§ **Extract provided**

Gay rights and religion are such clashing topics that trying to talk to somebody with opposing views can turn awkward almost as fast as that time you sent your parents a drunk-text that was meant for your boyfriend. Not that that’s happened to anybody here, but you know what I mean.
Geoffrey Nauffts’ Next Fall tells the story of Adam, an atheist, and his lover, Luke, a closeted Christian, throughout their four-year relationship. Nauffts must have handled it right, because the work was nominated for a Tony for Best Play in 2010 and scored a rave review from the New York Times.
Though Nauffts’ prior acting and directing experience allowed him to be hands-on in the play’s Broadway run, SpeakEasy’s upcoming production of Next Fall will be the first time Nauffts gets to see a production of his work created without him.
“I don’t know what to expect in Boston,” he says. “Truly, this is the first time I’ll be seeing a production with fresh eyes and having not been a part of it.”
But he insists he’s not worried: “I’m excited to see it … I expect to be pleasantly surprised.”

§ **Short task A**
Name every person the piece about Next Fall mentions by name.

§ **Listing**
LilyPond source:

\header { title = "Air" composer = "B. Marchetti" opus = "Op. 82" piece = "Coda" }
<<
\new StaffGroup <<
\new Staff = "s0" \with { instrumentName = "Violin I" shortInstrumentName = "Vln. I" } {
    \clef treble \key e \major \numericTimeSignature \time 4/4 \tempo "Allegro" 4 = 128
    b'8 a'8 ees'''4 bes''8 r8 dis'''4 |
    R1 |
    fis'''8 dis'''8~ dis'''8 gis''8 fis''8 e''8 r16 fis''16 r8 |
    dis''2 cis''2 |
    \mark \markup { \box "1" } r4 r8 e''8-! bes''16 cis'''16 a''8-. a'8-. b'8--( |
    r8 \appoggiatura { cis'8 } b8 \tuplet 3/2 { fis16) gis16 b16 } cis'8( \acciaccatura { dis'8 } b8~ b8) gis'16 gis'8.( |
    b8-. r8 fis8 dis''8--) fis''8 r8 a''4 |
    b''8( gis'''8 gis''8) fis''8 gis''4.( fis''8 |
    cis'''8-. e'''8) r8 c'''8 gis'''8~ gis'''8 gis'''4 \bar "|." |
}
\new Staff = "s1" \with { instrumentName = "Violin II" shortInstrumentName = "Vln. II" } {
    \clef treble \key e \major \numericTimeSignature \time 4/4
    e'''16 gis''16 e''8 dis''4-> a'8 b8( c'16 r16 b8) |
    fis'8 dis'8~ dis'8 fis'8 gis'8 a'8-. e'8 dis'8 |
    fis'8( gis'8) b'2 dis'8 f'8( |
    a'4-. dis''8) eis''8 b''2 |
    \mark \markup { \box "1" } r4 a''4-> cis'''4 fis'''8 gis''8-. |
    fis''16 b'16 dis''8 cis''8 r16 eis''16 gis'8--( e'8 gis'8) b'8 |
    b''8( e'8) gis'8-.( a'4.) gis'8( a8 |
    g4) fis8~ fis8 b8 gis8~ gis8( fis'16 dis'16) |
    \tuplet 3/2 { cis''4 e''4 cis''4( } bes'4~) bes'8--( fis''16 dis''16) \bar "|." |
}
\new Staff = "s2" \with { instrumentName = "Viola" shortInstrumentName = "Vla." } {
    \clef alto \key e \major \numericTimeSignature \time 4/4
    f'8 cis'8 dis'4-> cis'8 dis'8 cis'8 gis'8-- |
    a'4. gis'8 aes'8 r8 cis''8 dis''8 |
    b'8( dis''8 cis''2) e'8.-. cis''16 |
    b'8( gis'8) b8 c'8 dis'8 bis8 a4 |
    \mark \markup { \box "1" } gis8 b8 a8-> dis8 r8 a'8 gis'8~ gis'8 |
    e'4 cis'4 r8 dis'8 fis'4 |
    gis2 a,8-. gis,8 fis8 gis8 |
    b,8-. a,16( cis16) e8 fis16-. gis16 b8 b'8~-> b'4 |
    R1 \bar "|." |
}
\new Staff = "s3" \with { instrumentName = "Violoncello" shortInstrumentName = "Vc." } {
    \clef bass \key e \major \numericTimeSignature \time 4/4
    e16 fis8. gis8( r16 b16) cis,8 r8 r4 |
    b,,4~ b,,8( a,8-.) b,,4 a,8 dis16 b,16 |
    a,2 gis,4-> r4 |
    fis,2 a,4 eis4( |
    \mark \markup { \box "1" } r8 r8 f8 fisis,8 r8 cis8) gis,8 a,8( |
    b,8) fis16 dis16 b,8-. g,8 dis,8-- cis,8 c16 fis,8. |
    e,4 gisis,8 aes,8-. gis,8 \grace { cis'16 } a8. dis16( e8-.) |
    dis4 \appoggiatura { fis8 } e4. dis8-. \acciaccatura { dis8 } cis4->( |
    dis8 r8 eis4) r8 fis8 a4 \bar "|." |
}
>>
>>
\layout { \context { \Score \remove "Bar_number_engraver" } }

§ **Short task B**
Please give only the number of lines in the listing that contain the string "appoggiatura", counting case.

§ **Worked answer A**
Geoffrey Nauffts, Adam, Luke

§ **Worked answer B**
2